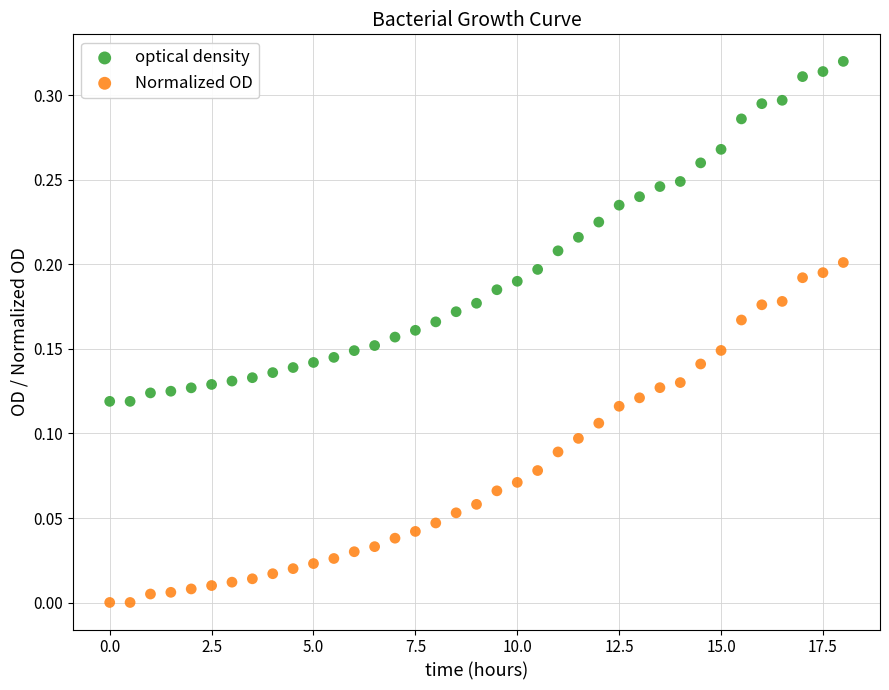

Across all data points, what is the range of X values (max minus min)?

18.0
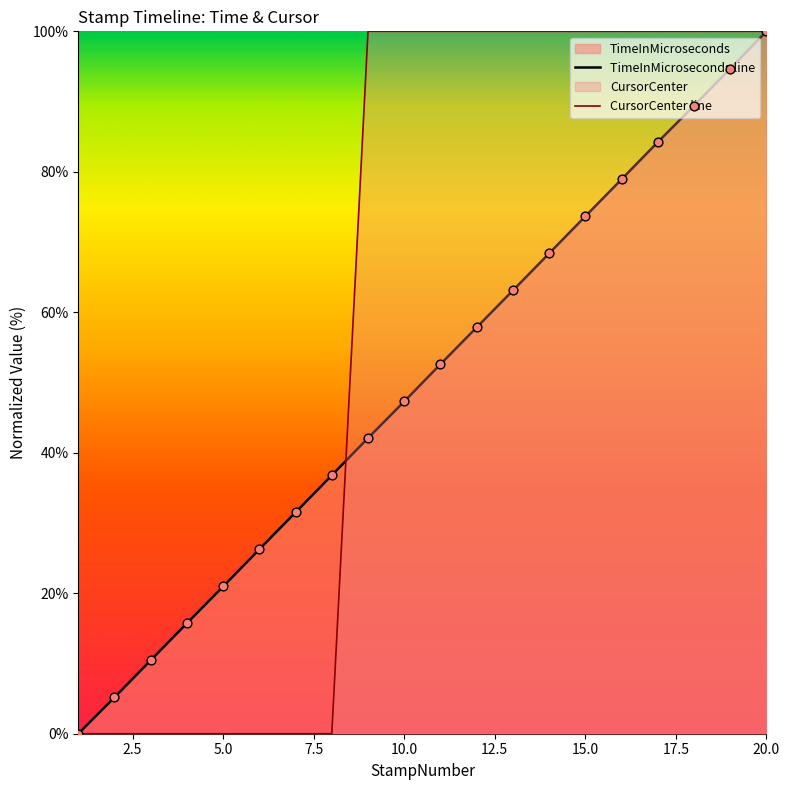

Which series has the largest total across all categories?

CursorCenter line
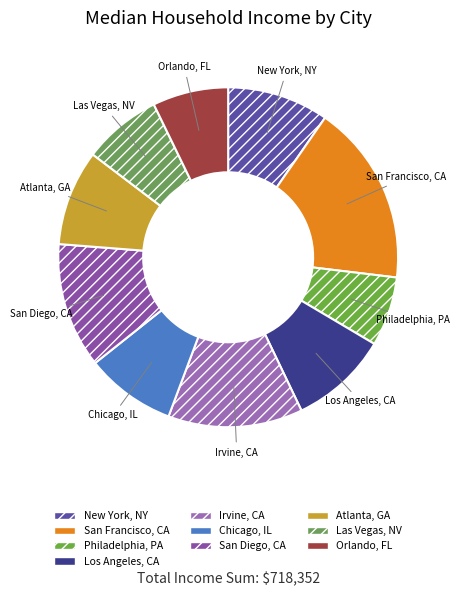

Which slice is the largest?

San Francisco, CA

**ORDINE DI LAVORO**
Disponi tutte le righe del materiale riportato sopra in un elenco JSON di stringhe, una stringa per riga, tralasciando le righe vuote. Escludi le immagini dalla risposta.

**RISPOSTA AL PROBLEMA**
[
  "Across all data points, what is the range of X values (max minus min)?",
  "18.0",
  "Which series has the largest total across all categories?",
  "CursorCenter line",
  "Which slice is the largest?",
  "San Francisco, CA"
]